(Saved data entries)
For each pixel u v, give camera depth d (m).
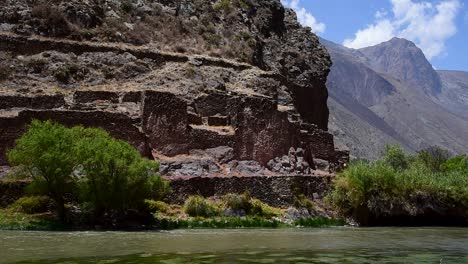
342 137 166.75
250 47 74.00
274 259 21.27
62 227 32.84
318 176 46.50
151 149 44.03
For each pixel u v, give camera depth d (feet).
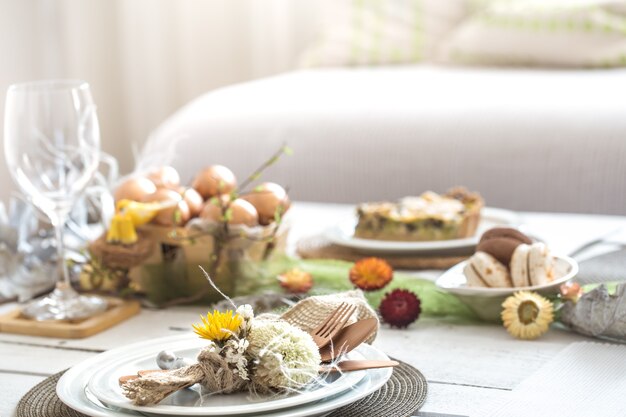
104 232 4.92
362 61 12.00
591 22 10.91
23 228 5.19
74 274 5.08
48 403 3.84
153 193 4.87
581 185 8.11
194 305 4.86
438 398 3.86
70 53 13.85
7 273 5.02
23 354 4.38
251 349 3.67
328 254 5.32
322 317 3.89
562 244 5.24
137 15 13.97
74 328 4.53
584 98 8.54
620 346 4.22
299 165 8.86
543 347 4.27
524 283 4.48
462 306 4.58
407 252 5.28
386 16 12.23
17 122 4.51
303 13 14.20
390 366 3.75
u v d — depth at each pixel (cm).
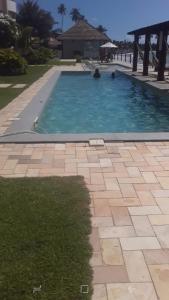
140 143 659
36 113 909
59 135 696
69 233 340
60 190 441
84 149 622
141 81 1728
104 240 337
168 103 1251
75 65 3170
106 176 498
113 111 1259
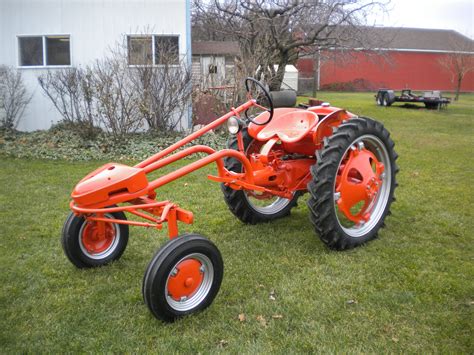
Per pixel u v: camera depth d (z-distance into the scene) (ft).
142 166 10.29
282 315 9.20
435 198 16.97
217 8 44.27
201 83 29.25
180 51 31.48
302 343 8.26
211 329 8.79
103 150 25.75
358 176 12.86
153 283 8.53
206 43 63.52
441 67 114.73
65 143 26.96
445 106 57.93
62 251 12.41
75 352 8.10
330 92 97.55
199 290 9.40
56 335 8.59
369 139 12.76
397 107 57.62
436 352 8.01
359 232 12.65
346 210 12.37
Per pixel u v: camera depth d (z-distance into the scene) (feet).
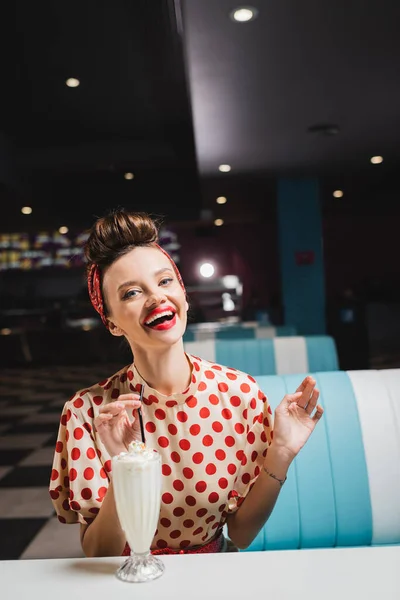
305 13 10.53
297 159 21.36
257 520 3.61
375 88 14.37
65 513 3.61
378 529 4.84
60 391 23.95
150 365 3.45
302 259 24.80
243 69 12.92
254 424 3.65
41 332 35.17
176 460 3.47
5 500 10.35
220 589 2.70
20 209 32.65
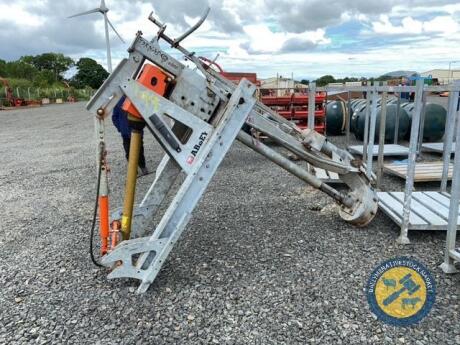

§ **Work required**
Given the entries above, transcribe exactly the lines from the one holding "250 47 74.00" through the one holding "254 424 3.65"; pictures do not belong in the transcription.

§ **Solution for this exercise**
250 47 74.00
274 259 21.27
62 227 32.84
318 176 46.50
151 149 44.03
For each pixel u v, give camera depth d (feet).
104 232 4.92
362 61 12.00
591 22 10.91
23 228 5.19
74 274 5.08
48 403 3.84
153 193 4.87
581 185 8.11
194 305 4.86
438 398 3.86
70 53 13.85
7 273 5.02
23 354 4.38
251 349 3.67
328 254 5.32
322 317 3.89
562 244 5.24
137 15 13.97
74 328 4.53
584 98 8.54
620 346 4.22
299 165 8.86
543 347 4.27
524 283 4.48
462 306 4.58
407 252 5.28
386 16 12.23
17 122 4.51
303 13 14.20
390 366 3.75
u v d — depth at each pixel (cm).
140 143 659
36 113 909
59 135 696
69 233 340
60 190 441
84 149 622
141 81 1728
104 240 337
168 103 1251
75 65 3170
106 176 498
113 111 1259
Per pixel u v: camera depth d (z-distance into the scene) (ft).
142 166 10.29
282 315 9.20
435 198 16.97
217 8 44.27
201 83 29.25
180 51 31.48
302 343 8.26
211 329 8.79
103 150 25.75
358 176 12.86
153 283 8.53
206 43 63.52
441 67 114.73
65 143 26.96
445 106 57.93
62 251 12.41
75 352 8.10
330 92 97.55
199 290 9.40
56 335 8.59
369 139 12.76
397 107 57.62
436 352 8.01
359 232 12.65
346 210 12.37
Per pixel u v: camera depth d (z-distance into the scene) (feet).
305 13 10.53
297 159 21.36
257 520 3.61
375 88 14.37
65 513 3.61
378 529 4.84
60 391 23.95
150 365 3.45
302 259 24.80
243 69 12.92
254 424 3.65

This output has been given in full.